Я посмотрела через цех на участок Тома Мэндерсона. Он и другие наборщики и декораторы донесли вазы и рюмки Тиффани до Парижа. Мистер Тиффани, надо полагать, никогда в жизни не выдувал стекло в горячем цехе.
— Вы полагаете, этого достаточно для Тома?
— Я его никогда об этом не пытал. Мы просто делаем нашу работу, хорошо чувствуем себя, когда она получается, с удовольствием пропускаем по пинте пива, если все в порядке, чувствуем себя не в своей тарелке, когда все идет насмарку, и тогда тоже пропускаем пинту пива.
Может, у женщин это выражалось по-иному. Возможно, мы более сложные натуры.
— Тиффани не приобрел бы такой славы без вас и Тома, — заметила я.
— Но без мистера Тиффани не было бы Тома Мэндерсона.
Я была вынуждена согласиться с этим. По тому же принципу не было бы и Клары Дрисколл, художника по лампам из свинцового стекла, без мистера Тиффани и мистера Нэша.
Я попросила показать, где студия по работе с эмалью, пересекла двор и просунула голову в дверной проем.
— Сюрприз!
— Клара! Мы не ждали тебя! — воскликнула Лилиан. Садись, выпей чаю.
— Чаепитие в рабочее время?
Она захихикала при виде моего изумления.
— Местная служаночка приносит его каждое утро. И обед тоже.
— Сегодня нас только двое, — объяснила Элис. — Мисс Лэнтрап навещает поставщика стекла, а Патрисия плохо почувствовала себя и отправилась домой.
На столе были разбросаны молочай, полевые цветы, стручки с семенами и ветка паслена с оранжевыми ягодами, на соседнем столе красовались ряды банок с порошковой стеклянной эмалью, образуя истинную радугу цветов. На стенах висели прикрепленные булавками акварели цветущих папоротников, розового алтея и виноградных лоз. Я подумала, что Ольга развернулась бы тут вовсю.
Элис показала мне эмалевое панно с раковинами устриц и мидий, угнездившихся среди оливково-зеленых лент водорослей с выпуклыми шишечками коричного оттенка. Внутренняя часть устричных раковин имела такой же атласистый перламутр, как и у настоящих.
— Изысканно, — вырвалось у меня.
— Это называется чеканкой. Мы делаем формы с помощью небольших молоточков и кернеров. Мистеру Тиффани еще не показали это в завершенном виде. — Ее глаза блеснули предвкушением триумфа.

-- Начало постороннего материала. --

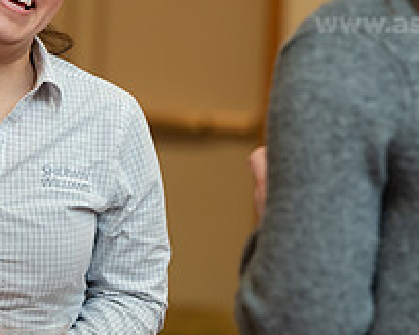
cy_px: 67
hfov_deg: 6.5
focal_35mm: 299
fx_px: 3706
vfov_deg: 5.2
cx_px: 222
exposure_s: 1/200
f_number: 3.5
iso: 1600
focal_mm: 112
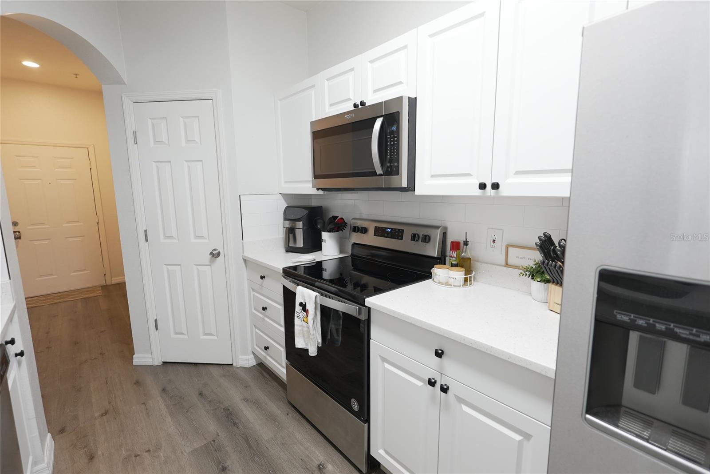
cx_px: 355
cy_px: 237
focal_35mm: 16
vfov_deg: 73.8
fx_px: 316
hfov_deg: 96.7
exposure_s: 1/30
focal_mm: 11
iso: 100
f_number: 1.8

— Он приезжает сюда дважды в неделю, всегда с новой идеей, — сообщила Лилиан.
— Дважды в неделю! — Неприятный холодок пополз у меня по спине. Четыре ремесленницы не могли производить так много, чтобы ему требовалось консультировать их дважды в неделю.
Я заметила карточку с нарисованным молочаем и надписью почерком мистера Тиффани, который невозможно спутать с другим из-за его своеобразного витиеватого написания буквы «Т».

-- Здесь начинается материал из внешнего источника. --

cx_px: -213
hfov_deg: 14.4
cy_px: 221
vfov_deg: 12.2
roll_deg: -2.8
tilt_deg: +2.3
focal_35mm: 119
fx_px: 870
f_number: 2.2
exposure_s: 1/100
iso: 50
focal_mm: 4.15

«Стили — это просто копирование того, что сделали другие, возможно, сделали лучше, нежели мы. Господь наградил нас талантами не для того, чтобы копировать таланты других, но чтобы использовать наше собственное воображение для достижения откровения Красоты».
Хотя мне было известно, что мистер Тиффани мыслил именно таким образом, он никогда не писал ничего подобного именно для меня.
— Вот так он предлагает нам мотивы, — объяснила Лилиан. — Иногда делает набросок чего-то прямо у нас на глазах, но мы не обязаны использовать его замыслы, если наши собственные нравятся нам больше.
Элис потянулась к полке:
— Я разработала поднос с молочаем с одним раскрытым стручком, чтобы показать внутренность, а с другим — закрытым, для демонстрации бугристой поверхности. У него появилась блестящая идея сделать открывающуюся половинку на закрытом стручке.